[Exercise prompt]
Your task is to repeat each record verbatim, exactly as it was written.

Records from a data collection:
──────────────────────────────

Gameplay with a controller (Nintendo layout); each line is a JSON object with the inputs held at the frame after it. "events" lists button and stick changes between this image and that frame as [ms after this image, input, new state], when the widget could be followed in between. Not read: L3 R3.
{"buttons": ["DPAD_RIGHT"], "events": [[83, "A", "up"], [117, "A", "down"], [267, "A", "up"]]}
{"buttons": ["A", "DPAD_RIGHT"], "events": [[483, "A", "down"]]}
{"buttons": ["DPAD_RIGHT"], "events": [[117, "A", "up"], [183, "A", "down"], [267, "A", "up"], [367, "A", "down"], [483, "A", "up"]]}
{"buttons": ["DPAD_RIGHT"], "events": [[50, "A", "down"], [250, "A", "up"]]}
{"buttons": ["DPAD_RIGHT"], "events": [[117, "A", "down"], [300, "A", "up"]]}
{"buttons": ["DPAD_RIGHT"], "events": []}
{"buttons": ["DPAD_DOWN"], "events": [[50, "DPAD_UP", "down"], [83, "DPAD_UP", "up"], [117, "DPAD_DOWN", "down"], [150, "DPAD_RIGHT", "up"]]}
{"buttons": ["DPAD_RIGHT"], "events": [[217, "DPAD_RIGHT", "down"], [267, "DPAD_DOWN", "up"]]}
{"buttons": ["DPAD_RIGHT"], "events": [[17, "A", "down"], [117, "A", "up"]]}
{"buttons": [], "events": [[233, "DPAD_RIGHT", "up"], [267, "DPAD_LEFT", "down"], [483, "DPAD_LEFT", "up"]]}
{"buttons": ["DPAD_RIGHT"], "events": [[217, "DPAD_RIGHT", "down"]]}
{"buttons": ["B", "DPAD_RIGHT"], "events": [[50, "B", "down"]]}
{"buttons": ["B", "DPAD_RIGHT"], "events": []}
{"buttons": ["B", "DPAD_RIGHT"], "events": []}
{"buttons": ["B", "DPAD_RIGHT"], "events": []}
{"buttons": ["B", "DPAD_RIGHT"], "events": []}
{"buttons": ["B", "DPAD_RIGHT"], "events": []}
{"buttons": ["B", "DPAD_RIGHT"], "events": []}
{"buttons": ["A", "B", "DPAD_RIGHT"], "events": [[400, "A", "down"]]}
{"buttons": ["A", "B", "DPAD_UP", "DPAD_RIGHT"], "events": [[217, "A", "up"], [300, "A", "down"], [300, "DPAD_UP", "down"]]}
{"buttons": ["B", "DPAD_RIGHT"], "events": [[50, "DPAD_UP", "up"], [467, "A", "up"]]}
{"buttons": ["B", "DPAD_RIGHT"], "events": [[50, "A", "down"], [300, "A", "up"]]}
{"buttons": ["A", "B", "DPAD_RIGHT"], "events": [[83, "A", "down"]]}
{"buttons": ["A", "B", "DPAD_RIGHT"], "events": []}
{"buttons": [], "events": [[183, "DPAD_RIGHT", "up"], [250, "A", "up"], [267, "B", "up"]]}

──────────────────────────────

[Result of this exercise]
Gameplay with a controller (Nintendo layout); each line is a JSON object with the inputs held at the frame after it. "events" lists button and stick changes between this image and that frame as [ms after this image, input, new state], when the widget could be followed in between. Not read: L3 R3.
{"buttons": ["DPAD_RIGHT"], "events": [[83, "A", "up"], [117, "A", "down"], [267, "A", "up"]]}
{"buttons": ["A", "DPAD_RIGHT"], "events": [[483, "A", "down"]]}
{"buttons": ["DPAD_RIGHT"], "events": [[117, "A", "up"], [183, "A", "down"], [267, "A", "up"], [367, "A", "down"], [483, "A", "up"]]}
{"buttons": ["DPAD_RIGHT"], "events": [[50, "A", "down"], [250, "A", "up"]]}
{"buttons": ["DPAD_RIGHT"], "events": [[117, "A", "down"], [300, "A", "up"]]}
{"buttons": ["DPAD_RIGHT"], "events": []}
{"buttons": ["DPAD_DOWN"], "events": [[50, "DPAD_UP", "down"], [83, "DPAD_UP", "up"], [117, "DPAD_DOWN", "down"], [150, "DPAD_RIGHT", "up"]]}
{"buttons": ["DPAD_RIGHT"], "events": [[217, "DPAD_RIGHT", "down"], [267, "DPAD_DOWN", "up"]]}
{"buttons": ["DPAD_RIGHT"], "events": [[17, "A", "down"], [117, "A", "up"]]}
{"buttons": [], "events": [[233, "DPAD_RIGHT", "up"], [267, "DPAD_LEFT", "down"], [483, "DPAD_LEFT", "up"]]}
{"buttons": ["DPAD_RIGHT"], "events": [[217, "DPAD_RIGHT", "down"]]}
{"buttons": ["B", "DPAD_RIGHT"], "events": [[50, "B", "down"]]}
{"buttons": ["B", "DPAD_RIGHT"], "events": []}
{"buttons": ["B", "DPAD_RIGHT"], "events": []}
{"buttons": ["B", "DPAD_RIGHT"], "events": []}
{"buttons": ["B", "DPAD_RIGHT"], "events": []}
{"buttons": ["B", "DPAD_RIGHT"], "events": []}
{"buttons": ["B", "DPAD_RIGHT"], "events": []}
{"buttons": ["A", "B", "DPAD_RIGHT"], "events": [[400, "A", "down"]]}
{"buttons": ["A", "B", "DPAD_UP", "DPAD_RIGHT"], "events": [[217, "A", "up"], [300, "A", "down"], [300, "DPAD_UP", "down"]]}
{"buttons": ["B", "DPAD_RIGHT"], "events": [[50, "DPAD_UP", "up"], [467, "A", "up"]]}
{"buttons": ["B", "DPAD_RIGHT"], "events": [[50, "A", "down"], [300, "A", "up"]]}
{"buttons": ["A", "B", "DPAD_RIGHT"], "events": [[83, "A", "down"]]}
{"buttons": ["A", "B", "DPAD_RIGHT"], "events": []}
{"buttons": [], "events": [[183, "DPAD_RIGHT", "up"], [250, "A", "up"], [267, "B", "up"]]}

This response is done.